:: ACTIVITY ::
The answer must be every line from the entries below that includes "Research".

:: Document layout detection data ::
────────────────────────────────────────

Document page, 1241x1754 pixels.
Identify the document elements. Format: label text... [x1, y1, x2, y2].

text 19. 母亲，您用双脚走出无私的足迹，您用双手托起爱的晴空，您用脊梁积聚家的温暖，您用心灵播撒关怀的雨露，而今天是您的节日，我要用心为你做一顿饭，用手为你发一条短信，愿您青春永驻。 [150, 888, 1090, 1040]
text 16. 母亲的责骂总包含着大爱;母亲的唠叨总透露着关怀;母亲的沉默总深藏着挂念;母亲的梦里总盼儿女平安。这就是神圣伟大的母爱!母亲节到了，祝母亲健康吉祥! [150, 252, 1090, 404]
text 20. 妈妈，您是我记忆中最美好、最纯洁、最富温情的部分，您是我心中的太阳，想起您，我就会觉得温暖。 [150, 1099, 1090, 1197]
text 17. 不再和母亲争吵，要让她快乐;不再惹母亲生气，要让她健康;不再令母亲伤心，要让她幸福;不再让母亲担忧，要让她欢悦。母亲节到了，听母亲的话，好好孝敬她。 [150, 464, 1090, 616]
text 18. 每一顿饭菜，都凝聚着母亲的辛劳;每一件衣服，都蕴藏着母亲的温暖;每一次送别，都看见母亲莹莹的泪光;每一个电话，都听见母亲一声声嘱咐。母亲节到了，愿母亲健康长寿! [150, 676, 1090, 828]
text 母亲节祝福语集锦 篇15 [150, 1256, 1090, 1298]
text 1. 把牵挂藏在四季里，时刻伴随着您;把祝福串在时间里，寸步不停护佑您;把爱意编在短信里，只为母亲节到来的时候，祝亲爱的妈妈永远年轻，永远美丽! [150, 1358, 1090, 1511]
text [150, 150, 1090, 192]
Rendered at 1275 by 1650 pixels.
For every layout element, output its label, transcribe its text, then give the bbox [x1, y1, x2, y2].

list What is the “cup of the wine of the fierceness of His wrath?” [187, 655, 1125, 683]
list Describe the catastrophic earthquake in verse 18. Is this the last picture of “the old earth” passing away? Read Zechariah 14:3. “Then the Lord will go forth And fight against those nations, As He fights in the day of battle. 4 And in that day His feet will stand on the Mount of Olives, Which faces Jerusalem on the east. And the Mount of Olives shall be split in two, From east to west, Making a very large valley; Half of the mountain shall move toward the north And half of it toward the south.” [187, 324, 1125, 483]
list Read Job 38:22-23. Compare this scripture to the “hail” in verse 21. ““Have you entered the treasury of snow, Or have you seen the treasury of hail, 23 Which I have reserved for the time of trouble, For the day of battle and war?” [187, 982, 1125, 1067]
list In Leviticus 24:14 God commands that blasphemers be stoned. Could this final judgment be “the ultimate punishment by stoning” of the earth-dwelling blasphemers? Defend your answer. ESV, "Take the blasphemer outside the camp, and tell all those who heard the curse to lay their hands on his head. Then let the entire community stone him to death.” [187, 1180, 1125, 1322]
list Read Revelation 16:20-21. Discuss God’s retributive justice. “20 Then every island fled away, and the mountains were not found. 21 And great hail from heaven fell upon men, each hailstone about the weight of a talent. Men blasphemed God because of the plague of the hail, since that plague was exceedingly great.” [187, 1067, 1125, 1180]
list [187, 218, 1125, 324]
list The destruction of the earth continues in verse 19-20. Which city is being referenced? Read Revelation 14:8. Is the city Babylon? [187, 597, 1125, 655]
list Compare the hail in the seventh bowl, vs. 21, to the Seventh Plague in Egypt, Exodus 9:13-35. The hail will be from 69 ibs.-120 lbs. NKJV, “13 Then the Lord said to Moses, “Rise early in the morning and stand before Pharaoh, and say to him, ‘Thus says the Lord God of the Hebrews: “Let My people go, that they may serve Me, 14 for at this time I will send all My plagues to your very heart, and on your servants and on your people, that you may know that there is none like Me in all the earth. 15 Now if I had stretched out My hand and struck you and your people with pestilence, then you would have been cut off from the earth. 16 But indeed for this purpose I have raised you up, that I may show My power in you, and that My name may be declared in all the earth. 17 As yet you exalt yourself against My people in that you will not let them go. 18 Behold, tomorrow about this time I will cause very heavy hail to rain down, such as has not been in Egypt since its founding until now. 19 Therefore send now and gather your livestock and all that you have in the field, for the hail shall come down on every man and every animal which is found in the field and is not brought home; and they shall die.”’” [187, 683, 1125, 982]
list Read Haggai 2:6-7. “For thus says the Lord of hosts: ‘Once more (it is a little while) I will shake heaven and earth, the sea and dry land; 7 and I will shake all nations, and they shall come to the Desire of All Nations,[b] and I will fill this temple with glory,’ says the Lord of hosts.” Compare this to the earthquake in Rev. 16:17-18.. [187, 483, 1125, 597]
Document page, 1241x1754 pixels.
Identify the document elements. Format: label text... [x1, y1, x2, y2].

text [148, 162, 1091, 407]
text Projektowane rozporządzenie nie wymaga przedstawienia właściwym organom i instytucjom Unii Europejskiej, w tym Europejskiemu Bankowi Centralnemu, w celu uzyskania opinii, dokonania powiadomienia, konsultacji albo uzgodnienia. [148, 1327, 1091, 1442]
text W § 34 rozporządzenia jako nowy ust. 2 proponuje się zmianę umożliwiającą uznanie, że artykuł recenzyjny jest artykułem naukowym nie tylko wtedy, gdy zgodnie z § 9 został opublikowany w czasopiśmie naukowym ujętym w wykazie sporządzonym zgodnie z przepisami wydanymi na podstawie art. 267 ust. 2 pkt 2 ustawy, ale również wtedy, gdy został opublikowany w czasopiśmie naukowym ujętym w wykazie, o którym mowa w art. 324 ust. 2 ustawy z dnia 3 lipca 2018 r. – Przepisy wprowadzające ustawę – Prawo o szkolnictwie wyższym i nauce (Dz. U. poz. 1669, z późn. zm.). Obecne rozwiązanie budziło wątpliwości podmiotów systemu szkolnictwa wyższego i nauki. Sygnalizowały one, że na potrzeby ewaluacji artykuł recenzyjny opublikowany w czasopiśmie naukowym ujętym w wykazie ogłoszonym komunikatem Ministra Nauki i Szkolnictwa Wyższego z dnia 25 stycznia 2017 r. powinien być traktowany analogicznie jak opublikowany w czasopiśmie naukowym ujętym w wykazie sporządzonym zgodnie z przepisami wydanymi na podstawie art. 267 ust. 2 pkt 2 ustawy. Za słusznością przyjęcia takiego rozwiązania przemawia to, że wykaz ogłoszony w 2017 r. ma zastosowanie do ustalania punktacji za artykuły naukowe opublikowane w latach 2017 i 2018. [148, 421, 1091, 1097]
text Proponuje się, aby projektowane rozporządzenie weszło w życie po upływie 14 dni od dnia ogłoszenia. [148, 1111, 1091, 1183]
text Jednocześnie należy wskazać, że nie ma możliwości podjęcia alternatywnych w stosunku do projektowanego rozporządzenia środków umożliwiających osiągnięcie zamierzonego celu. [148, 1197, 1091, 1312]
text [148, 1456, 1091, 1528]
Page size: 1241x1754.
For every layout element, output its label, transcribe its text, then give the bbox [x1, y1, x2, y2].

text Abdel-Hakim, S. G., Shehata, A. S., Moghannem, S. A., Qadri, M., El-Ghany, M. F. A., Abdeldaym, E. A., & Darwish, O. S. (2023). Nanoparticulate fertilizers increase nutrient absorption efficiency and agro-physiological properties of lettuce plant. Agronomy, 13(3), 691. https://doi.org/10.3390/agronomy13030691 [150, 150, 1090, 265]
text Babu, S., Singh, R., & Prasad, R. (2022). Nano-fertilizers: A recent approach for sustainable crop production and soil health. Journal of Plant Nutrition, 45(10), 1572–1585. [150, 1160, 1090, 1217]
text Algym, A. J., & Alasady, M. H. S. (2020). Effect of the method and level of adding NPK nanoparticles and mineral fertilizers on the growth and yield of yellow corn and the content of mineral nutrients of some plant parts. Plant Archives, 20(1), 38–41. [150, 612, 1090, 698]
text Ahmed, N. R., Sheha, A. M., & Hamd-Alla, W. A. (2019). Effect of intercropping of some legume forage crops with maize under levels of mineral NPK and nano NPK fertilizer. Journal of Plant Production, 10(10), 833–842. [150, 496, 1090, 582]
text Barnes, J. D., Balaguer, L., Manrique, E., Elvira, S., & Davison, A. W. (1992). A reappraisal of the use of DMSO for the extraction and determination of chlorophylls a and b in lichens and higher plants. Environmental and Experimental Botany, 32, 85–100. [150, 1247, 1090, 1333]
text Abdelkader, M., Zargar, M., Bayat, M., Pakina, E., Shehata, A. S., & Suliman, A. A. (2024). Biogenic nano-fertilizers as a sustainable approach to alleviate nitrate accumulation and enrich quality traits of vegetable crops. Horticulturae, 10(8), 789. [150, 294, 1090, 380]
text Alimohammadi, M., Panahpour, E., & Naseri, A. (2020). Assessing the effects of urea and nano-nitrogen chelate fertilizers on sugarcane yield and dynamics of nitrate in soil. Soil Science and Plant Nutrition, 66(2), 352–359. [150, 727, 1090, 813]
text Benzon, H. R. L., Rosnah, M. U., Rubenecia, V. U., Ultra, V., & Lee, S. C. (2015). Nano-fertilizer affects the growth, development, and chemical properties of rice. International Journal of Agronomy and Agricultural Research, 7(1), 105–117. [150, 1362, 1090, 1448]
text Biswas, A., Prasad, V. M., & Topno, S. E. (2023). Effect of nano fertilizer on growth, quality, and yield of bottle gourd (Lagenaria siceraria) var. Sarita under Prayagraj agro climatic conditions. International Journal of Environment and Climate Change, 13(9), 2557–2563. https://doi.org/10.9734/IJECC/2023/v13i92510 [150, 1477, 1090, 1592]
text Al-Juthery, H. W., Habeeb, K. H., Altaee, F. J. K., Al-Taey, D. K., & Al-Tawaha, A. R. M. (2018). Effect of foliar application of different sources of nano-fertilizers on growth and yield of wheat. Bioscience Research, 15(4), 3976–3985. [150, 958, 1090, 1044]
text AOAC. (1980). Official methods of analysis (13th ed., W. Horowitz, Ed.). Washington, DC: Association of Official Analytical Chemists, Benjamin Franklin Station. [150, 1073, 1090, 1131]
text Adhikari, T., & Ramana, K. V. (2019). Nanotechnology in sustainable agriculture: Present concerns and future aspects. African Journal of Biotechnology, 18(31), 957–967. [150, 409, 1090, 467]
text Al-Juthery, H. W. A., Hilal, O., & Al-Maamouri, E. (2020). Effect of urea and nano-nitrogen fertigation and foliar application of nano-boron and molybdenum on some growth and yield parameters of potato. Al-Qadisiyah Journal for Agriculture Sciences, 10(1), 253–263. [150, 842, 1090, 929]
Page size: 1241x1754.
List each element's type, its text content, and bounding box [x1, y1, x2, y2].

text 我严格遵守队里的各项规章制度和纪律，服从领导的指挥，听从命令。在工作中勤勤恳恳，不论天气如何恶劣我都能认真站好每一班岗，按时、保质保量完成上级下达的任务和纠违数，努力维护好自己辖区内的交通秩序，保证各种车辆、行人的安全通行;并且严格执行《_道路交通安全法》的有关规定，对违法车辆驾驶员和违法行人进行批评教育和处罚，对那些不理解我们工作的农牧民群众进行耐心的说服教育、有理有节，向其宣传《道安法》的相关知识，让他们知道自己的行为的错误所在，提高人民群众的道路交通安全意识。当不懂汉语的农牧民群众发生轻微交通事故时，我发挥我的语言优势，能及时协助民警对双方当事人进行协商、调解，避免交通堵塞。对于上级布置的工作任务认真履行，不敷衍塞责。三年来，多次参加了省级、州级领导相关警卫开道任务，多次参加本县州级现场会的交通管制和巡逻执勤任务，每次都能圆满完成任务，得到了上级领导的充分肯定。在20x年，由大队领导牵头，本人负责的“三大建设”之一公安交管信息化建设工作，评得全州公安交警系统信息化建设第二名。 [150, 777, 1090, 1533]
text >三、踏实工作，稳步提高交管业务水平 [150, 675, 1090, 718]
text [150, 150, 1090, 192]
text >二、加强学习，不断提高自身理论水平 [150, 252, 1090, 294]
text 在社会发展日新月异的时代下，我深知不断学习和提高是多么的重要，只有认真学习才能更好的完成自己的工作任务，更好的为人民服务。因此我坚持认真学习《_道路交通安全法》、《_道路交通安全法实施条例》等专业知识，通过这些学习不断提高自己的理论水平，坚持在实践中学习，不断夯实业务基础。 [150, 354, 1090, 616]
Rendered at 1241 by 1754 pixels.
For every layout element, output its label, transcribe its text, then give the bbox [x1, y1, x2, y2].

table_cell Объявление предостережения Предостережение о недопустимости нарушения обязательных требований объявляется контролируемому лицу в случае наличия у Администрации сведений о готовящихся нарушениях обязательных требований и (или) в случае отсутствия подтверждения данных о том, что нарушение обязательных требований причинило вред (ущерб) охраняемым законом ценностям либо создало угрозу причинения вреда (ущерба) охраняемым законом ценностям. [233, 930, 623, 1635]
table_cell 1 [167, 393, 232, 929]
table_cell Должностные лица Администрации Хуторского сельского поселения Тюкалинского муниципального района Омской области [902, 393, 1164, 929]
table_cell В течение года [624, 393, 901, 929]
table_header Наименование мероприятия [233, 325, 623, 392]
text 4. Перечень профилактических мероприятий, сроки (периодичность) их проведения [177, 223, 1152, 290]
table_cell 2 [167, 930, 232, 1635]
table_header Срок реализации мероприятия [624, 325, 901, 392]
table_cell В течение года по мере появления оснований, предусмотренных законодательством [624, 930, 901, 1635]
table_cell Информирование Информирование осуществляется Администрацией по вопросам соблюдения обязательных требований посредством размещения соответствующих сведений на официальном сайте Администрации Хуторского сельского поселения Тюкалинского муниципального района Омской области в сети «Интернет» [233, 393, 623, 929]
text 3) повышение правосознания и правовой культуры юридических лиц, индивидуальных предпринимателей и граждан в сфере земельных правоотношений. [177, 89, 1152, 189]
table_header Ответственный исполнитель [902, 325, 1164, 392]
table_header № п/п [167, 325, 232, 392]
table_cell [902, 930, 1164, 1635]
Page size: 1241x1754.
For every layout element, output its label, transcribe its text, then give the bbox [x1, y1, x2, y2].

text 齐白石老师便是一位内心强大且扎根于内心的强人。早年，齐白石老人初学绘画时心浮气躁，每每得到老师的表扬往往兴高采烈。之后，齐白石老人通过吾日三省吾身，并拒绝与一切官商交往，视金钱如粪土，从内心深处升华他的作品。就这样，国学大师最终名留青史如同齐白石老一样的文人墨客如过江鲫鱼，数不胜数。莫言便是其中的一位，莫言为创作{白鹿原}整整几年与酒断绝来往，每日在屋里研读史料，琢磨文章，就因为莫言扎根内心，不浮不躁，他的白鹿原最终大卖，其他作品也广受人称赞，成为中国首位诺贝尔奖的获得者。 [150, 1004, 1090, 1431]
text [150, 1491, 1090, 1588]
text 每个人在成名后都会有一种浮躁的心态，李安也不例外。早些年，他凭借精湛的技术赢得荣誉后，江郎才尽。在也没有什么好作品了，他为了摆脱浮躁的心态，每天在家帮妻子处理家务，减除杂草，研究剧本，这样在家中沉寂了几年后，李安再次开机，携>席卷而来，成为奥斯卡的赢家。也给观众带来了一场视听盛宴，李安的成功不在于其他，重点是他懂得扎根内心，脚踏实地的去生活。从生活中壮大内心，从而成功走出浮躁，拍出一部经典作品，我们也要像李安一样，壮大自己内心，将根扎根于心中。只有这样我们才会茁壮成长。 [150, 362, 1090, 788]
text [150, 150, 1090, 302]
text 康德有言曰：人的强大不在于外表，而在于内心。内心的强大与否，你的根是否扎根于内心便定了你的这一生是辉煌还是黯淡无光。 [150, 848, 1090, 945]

────────────────────────────────────────

:: EXPECTED OUTPUT ::
text Benzon, H. R. L., Rosnah, M. U., Rubenecia, V. U., Ultra, V., & Lee, S. C. (2015). Nano-fertilizer affects the growth, development, and chemical properties of rice. International Journal of Agronomy and Agricultural Research, 7(1), 105–117. [150, 1362, 1090, 1448]
text Al-Juthery, H. W., Habeeb, K. H., Altaee, F. J. K., Al-Taey, D. K., & Al-Tawaha, A. R. M. (2018). Effect of foliar application of different sources of nano-fertilizers on growth and yield of wheat. Bioscience Research, 15(4), 3976–3985. [150, 958, 1090, 1044]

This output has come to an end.